What I needed was to come into God’s presence and quiet my mind through prayer and worship, searching for His desires. I know that God has beautiful jewelry and clothes in store for me, but I ‘m going to let God do it; let Him tell me when it’s time to look for it. When it’s time for those things, I know He will make it happen.

I had a dream a few nights ago. After acting in a stage production in the auditorium, I was walking into a large costume warehouse connected to our church to change my clothes. As I walked by large racks of shoes, I saw a favorite, old pair of shoes that I used to wear. I then remembered that there was someone in the auditorium that I felt compelled to see. So I peeked through the main sanctuary doors, and caught a glimpse of the person talking inside. Quickly, I scurried to get changed and meet with this individual. But after changing my clothes~ instead of running to speak with the person I must see~ I went hunting for my old shoes, but I could not find them. I looked through the very large, old shoe racks again and again, upturning every shoe to no avail. Finally, after looking for a long time, I realized that I was missing my opportunity to see the person I was eager to meet. At that point, I ran out through the side lobby doors of the church with the funky pair of black clogs I was wearing, and heard my name called loudly. The great person that I needed to meet called my name and I ran to them, fulfilled.

When I shared the dream with my dad, he told me that the shoes symbolized a pathway that I’m traveling down. And trying to find the “old shoes” is looking for the road that brought me success in the past to determine my actions and outcome in the future. The “person” whom I was compelled to meet, was a symbol of my destiny with Jesus, the place where I need to be.

I realized what the dream meant!

I have been composing a few new musical pieces at home on my computer. When I started working on these fresh scores two weeks ago, I found some music that I had composed a few years earlier for “The Roman Trilogy.” I began to listen, letting the music that I had worked on long ago influence me now. “The Roman Trilogy” soundtrack that God gave me was great for that time; but now I need to hear the new music from God, letting go of the old.
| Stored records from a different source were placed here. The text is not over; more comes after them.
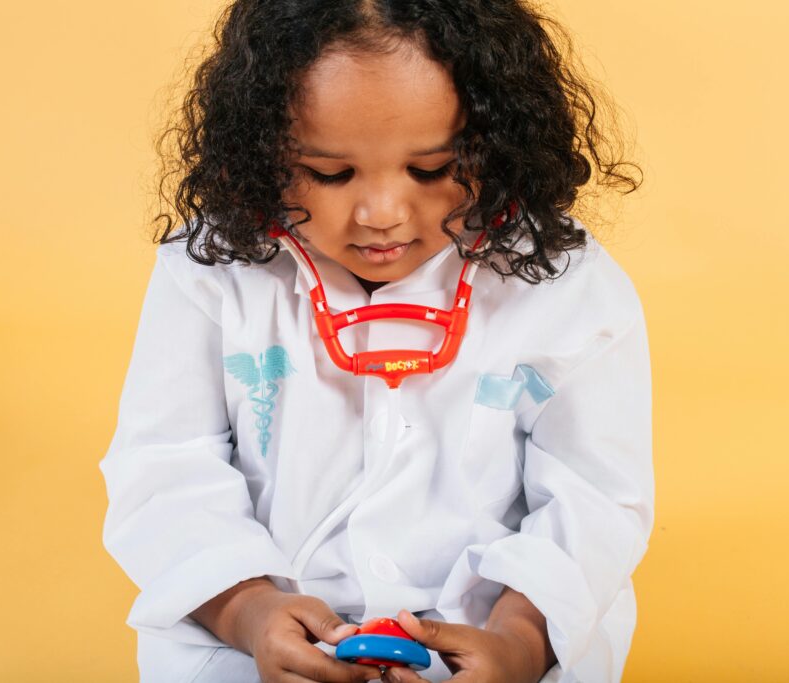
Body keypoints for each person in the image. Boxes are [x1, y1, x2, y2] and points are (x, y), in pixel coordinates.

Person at [98, 1, 651, 682]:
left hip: (491, 646)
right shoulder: (208, 271)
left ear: (495, 143)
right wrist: (247, 610)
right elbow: (163, 473)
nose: (382, 214)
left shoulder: (569, 285)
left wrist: (521, 638)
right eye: (330, 173)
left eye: (431, 169)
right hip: (252, 646)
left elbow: (594, 497)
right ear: (262, 152)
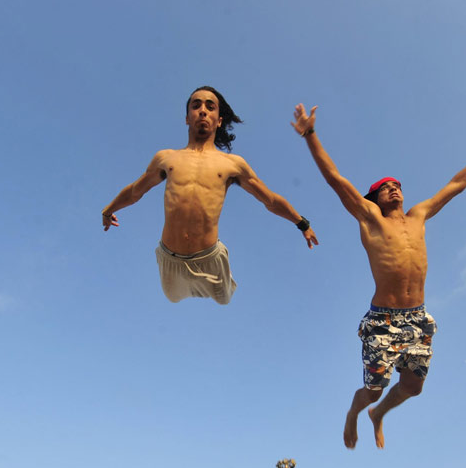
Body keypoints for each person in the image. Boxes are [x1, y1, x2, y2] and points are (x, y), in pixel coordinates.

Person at [291, 103, 466, 449]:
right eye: (385, 187)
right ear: (374, 197)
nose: (394, 188)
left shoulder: (419, 215)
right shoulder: (369, 218)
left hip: (418, 316)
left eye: (398, 185)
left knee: (412, 387)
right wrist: (310, 134)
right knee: (374, 388)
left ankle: (379, 415)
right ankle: (356, 411)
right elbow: (335, 178)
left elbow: (458, 183)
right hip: (383, 319)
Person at [102, 86, 319, 305]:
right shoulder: (166, 159)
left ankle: (223, 272)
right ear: (187, 118)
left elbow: (270, 200)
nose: (203, 110)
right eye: (196, 106)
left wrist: (302, 223)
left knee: (223, 298)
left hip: (209, 258)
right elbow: (134, 191)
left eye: (210, 106)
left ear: (219, 120)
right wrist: (109, 209)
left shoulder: (233, 164)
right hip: (170, 259)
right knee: (172, 297)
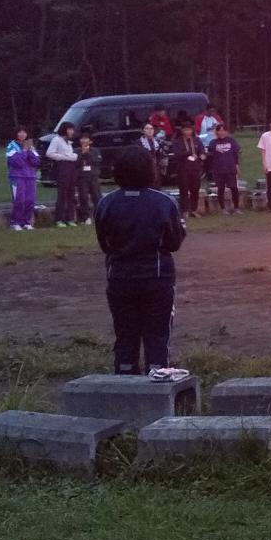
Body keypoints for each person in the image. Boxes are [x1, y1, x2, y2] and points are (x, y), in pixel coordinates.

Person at [94, 148, 186, 377]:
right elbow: (174, 242)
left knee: (125, 334)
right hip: (156, 279)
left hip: (119, 278)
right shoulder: (164, 202)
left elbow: (104, 244)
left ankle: (124, 381)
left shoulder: (106, 203)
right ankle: (157, 377)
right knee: (157, 335)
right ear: (150, 170)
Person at [4, 128, 40, 231]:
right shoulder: (11, 146)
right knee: (19, 200)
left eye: (24, 132)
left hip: (30, 177)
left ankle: (26, 222)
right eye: (20, 132)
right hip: (17, 177)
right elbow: (16, 162)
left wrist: (28, 151)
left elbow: (36, 161)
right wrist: (24, 151)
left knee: (30, 200)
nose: (22, 134)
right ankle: (15, 222)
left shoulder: (30, 146)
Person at [47, 121, 80, 227]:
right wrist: (64, 157)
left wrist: (72, 156)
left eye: (72, 129)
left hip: (71, 168)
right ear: (65, 129)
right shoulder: (57, 140)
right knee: (63, 194)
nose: (72, 131)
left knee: (71, 193)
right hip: (62, 168)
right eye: (70, 129)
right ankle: (59, 219)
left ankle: (70, 218)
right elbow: (50, 153)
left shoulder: (68, 142)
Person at [169, 122, 205, 216]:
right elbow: (176, 155)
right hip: (183, 169)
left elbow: (202, 151)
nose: (188, 132)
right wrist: (187, 153)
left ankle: (194, 209)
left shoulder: (196, 140)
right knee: (184, 190)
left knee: (195, 189)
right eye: (185, 130)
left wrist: (202, 155)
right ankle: (185, 210)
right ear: (182, 131)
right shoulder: (178, 142)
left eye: (189, 130)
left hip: (195, 168)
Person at [206, 125, 241, 214]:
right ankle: (223, 208)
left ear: (226, 131)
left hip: (230, 168)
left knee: (234, 188)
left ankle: (236, 207)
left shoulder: (231, 141)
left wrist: (237, 166)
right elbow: (210, 154)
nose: (221, 132)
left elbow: (236, 154)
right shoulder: (213, 142)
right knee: (220, 188)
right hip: (219, 169)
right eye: (219, 131)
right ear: (217, 132)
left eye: (223, 130)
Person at [73, 132, 102, 225]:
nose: (84, 140)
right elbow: (75, 163)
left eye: (86, 139)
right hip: (82, 177)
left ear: (90, 141)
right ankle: (86, 217)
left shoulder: (95, 150)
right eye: (82, 138)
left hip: (93, 176)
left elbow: (97, 161)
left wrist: (88, 154)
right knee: (83, 197)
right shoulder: (76, 151)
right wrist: (82, 154)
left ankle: (99, 216)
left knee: (97, 196)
Today, God gave me a new melody line that I was delighted to write down. The more I listen for God~ the more I hear.

It’s time to leave the “old shoes” behind, venturing down an undiscovered path. Time to clear our minds of unnecessary clutter and “good ideas” that distract us from what God is really trying to show us. It’s time to bring out the keyboard and write some heavy tunes for the silver screen.

Yep, it’s time to run into the arms of God~ leaving all else behind~ embracing everything that He has arranged for us to enjoy!

Rocki Gazowsky is the oldest daughter of Richard and Sandy Gazowsky and has worked at Christian WYSIWYG Filmworks for 9 years. She has scored the soundtrack for “The Roman Trilogy” with the Budapest Symphony Orchestra, and is currently working on the score for the theatrical release “Gravity.”

2 Comments

  • Rocki, thank you so much for sharing this!!! I couldn’t help but laugh at your mention of Neiman Marcus, Saks Fifth Avenue, and ebay! I know the feeling of trying to lull my mind with appealing distractions, such as shopping. Quieting my mind before the Lord is an enduring challenge, and yet it is essential.

    Nice picture by the way :-) I miss you!!

    Much Love,
    Brittni

  • Rocki Starr Gazowsky

    Hi Brittni!

    I hope to see you soon. Tell your family that I said “hi.” Have a great, blessed week.